For the maintenance positions, individuals are also needed that are comfortable with industry 4.0. Meaning they have knowledge of all the technology used in a smart port (IoT, sensors, process automation, etc.). "Industry 4.0 is a revolution in every sense. Vocational training hopes to adapt to this revolution by reconsidering its contents in collaboration with companies," adds Tarriño.

This process of adaptation requires a firm commitment to FP Dual. FP Dual is a programme of degrees that combine training in educational centres and in companies. With this model, students spend 3 to 6 months working at companies, which have the investment capacity, machinery and instruments. This way, they come away with specialised knowledge and professional know-how. Plus, this system allows vocational training programmes to adapt to the fast pace at which industry 4.0 is changing.

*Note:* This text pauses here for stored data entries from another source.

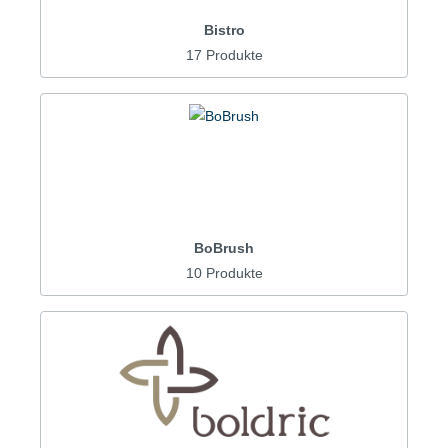
Bistro
17 Produkte
BoBrush
10 Produkte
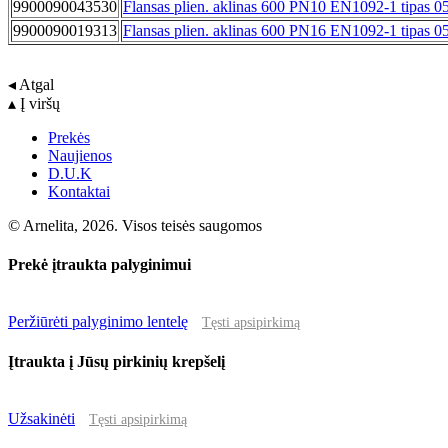
9900090043530
Flansas plien. aklinas 600 PN10 EN1092-1 tipas 0
9900090019313
Flansas plien. aklinas 600 PN16 EN1092-1 tipas 0
◂ Atgal
▴ Į viršų
Prekės
Naujienos
D.U.K
Kontaktai
© Arnelita, 2026. Visos teisės saugomos
Prekė įtraukta palyginimui
Peržiūrėti palyginimo lentelę
Tęsti apsipirkimą
Įtraukta į Jūsų pirkinių krepšelį
Užsakinėti
Tęsti apsipirkimą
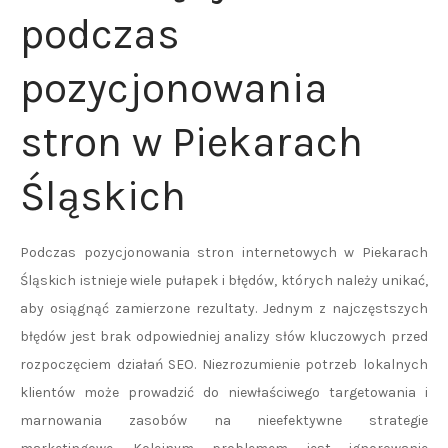
podczas
pozycjonowania
stron w Piekarach
Śląskich
Podczas pozycjonowania stron internetowych w Piekarach
Śląskich istnieje wiele pułapek i błędów, których należy unikać,
aby osiągnąć zamierzone rezultaty. Jednym z najczęstszych
błędów jest brak odpowiedniej analizy słów kluczowych przed
rozpoczęciem działań SEO. Niezrozumienie potrzeb lokalnych
klientów może prowadzić do niewłaściwego targetowania i
marnowania zasobów na nieefektywne strategie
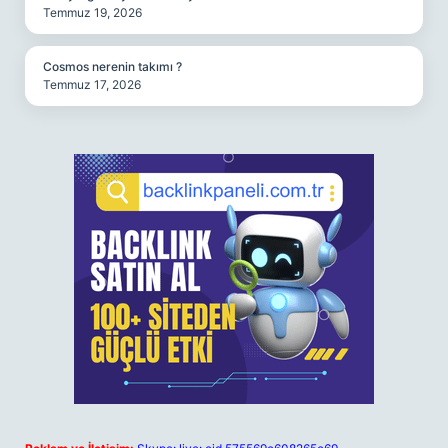
Temmuz 19, 2026
Cosmos nerenin takımı ?
Temmuz 17, 2026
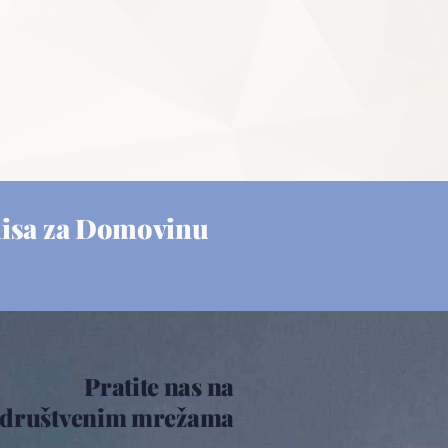
misa za Domovinu
Pratite nas na
društvenim mrežama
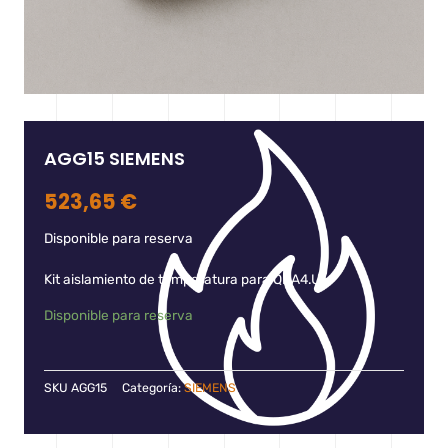
AGG15 SIEMENS
523,65
€
Disponible para reserva
Kit aislamiento de temperatura para QRA4.U.
Disponible para reserva
SKU
AGG15
Categoría:
SIEMENS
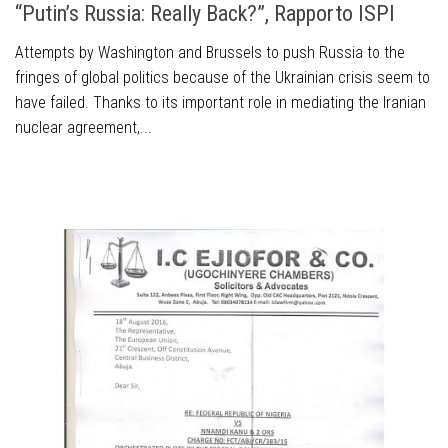
“Putin’s Russia: Really Back?”, Rapporto ISPI
Attempts by Washington and Brussels to push Russia to the
fringes of global politics because of the Ukrainian crisis seem to
have failed. Thanks to its important role in mediating the Iranian
nuclear agreement,...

In the case of maintenance profiles, there is also a need for people who know how to develop in Industry 4.0, who know all the technologies used in a SmartPort, such as IoT technology, sensors or process automation, among others.

The reports also highlighted more specific profiles, such as "carriers with knowledge of administrative and customs processes in a port that can correct any anomaly in documentation; fitters of parts for megayachts and recreational vessels; telecommunications engineers specialising in satellisation; experts in logistics and specialists in work at height," explains Tarriño.

Another essential requirement to make young people more employable in the Port Community is languages. "As it is an international arena, English is a must," says Ángel Tarriño. "For fitter positions, there are companies that do an English test before anything else. They are less concerned about candidates lacking mechanical expertise than them not speaking English. And if they have another language, even better," the expert advises.

A new design for training

The results of these studies not only prioritise professional needs in a sector immersed in a technological transformation. They have also raised awareness of other training options, many not commonly known, available in the maritime and port sector.

If companies have trouble finding channels and references for hiring, this study has opened the doors to resolving these issues. Promoting FP Dual programmes at companies in the Port of Barcelona seems to be an excellent solution to the demand for increasingly specialised labour with ever-changing dynamics that require candidates who are highly adaptable.

For now, a series of actions have been established to move in this direction. From creating a work group to adapt training contents to needs in the Port of Barcelona, to innovation training projects like Forma’t al Port offered by Escola Europea – Intermodal Transport.

For its part, Barcelona Activa is promoting professional training through initiatives including one with the Institut de Nàutica de Barcelona, adapting part of a degree programme to create a vocational training course for unemployed participants.